#### Goal of the exercise
The entries below should be copied exactly and completely.
** Opening Given entries block **
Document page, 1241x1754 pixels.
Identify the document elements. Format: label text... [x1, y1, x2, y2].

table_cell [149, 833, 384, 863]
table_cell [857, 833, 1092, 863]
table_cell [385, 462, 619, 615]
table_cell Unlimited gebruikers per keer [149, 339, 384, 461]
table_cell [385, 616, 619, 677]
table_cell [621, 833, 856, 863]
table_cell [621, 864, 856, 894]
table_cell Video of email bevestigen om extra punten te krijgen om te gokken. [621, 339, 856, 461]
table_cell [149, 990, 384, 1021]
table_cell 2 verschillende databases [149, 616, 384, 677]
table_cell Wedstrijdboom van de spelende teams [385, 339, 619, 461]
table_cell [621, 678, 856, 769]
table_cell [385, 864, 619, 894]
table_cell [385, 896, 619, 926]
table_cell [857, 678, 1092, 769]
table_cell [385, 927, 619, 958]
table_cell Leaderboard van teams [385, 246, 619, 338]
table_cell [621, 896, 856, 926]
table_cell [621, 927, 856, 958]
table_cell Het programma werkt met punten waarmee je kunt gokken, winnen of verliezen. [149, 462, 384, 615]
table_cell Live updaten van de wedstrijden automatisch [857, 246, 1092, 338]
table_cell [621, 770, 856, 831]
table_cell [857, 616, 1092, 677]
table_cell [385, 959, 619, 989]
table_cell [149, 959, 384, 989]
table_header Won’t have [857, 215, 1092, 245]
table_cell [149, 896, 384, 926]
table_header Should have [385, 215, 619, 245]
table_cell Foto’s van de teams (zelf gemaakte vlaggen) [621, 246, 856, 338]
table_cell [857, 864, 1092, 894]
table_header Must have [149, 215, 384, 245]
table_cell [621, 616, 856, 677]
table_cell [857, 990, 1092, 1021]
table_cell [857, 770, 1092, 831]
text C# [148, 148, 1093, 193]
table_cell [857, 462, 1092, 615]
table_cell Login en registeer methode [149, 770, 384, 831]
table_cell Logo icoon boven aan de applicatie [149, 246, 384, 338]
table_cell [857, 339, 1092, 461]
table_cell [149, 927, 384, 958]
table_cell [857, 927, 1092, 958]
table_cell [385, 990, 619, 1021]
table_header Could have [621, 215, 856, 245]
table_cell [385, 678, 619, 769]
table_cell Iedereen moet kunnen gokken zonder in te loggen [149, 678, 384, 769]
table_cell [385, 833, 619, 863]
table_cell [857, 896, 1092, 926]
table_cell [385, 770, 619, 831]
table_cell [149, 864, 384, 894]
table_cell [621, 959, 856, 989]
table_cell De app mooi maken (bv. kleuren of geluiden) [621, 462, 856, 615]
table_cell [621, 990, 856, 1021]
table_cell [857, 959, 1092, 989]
** Closing Given entries block **
#### Answer space
Document page, 1241x1754 pixels.
Identify the document elements. Format: label text... [x1, y1, x2, y2].

table_cell [149, 833, 384, 863]
table_cell [857, 833, 1092, 863]
table_cell [385, 462, 619, 615]
table_cell Unlimited gebruikers per keer [149, 339, 384, 461]
table_cell [385, 616, 619, 677]
table_cell [621, 833, 856, 863]
table_cell [621, 864, 856, 894]
table_cell Video of email bevestigen om extra punten te krijgen om te gokken. [621, 339, 856, 461]
table_cell [149, 990, 384, 1021]
table_cell 2 verschillende databases [149, 616, 384, 677]
table_cell Wedstrijdboom van de spelende teams [385, 339, 619, 461]
table_cell [621, 678, 856, 769]
table_cell [385, 864, 619, 894]
table_cell [385, 896, 619, 926]
table_cell [857, 678, 1092, 769]
table_cell [385, 927, 619, 958]
table_cell Leaderboard van teams [385, 246, 619, 338]
table_cell [621, 896, 856, 926]
table_cell [621, 927, 856, 958]
table_cell Het programma werkt met punten waarmee je kunt gokken, winnen of verliezen. [149, 462, 384, 615]
table_cell Live updaten van de wedstrijden automatisch [857, 246, 1092, 338]
table_cell [621, 770, 856, 831]
table_cell [857, 616, 1092, 677]
table_cell [385, 959, 619, 989]
table_cell [149, 959, 384, 989]
table_header Won’t have [857, 215, 1092, 245]
table_cell [149, 896, 384, 926]
table_header Should have [385, 215, 619, 245]
table_cell Foto’s van de teams (zelf gemaakte vlaggen) [621, 246, 856, 338]
table_cell [857, 864, 1092, 894]
table_header Must have [149, 215, 384, 245]
table_cell [621, 616, 856, 677]
table_cell [857, 990, 1092, 1021]
table_cell [857, 770, 1092, 831]
text C# [148, 148, 1093, 193]
table_cell [857, 462, 1092, 615]
table_cell Login en registeer methode [149, 770, 384, 831]
table_cell Logo icoon boven aan de applicatie [149, 246, 384, 338]
table_cell [857, 339, 1092, 461]
table_cell [149, 927, 384, 958]
table_cell [857, 927, 1092, 958]
table_cell [385, 990, 619, 1021]
table_header Could have [621, 215, 856, 245]
table_cell [385, 678, 619, 769]
table_cell Iedereen moet kunnen gokken zonder in te loggen [149, 678, 384, 769]
table_cell [385, 833, 619, 863]
table_cell [857, 896, 1092, 926]
table_cell [385, 770, 619, 831]
table_cell [149, 864, 384, 894]
table_cell [621, 959, 856, 989]
table_cell De app mooi maken (bv. kleuren of geluiden) [621, 462, 856, 615]
table_cell [621, 990, 856, 1021]
table_cell [857, 959, 1092, 989]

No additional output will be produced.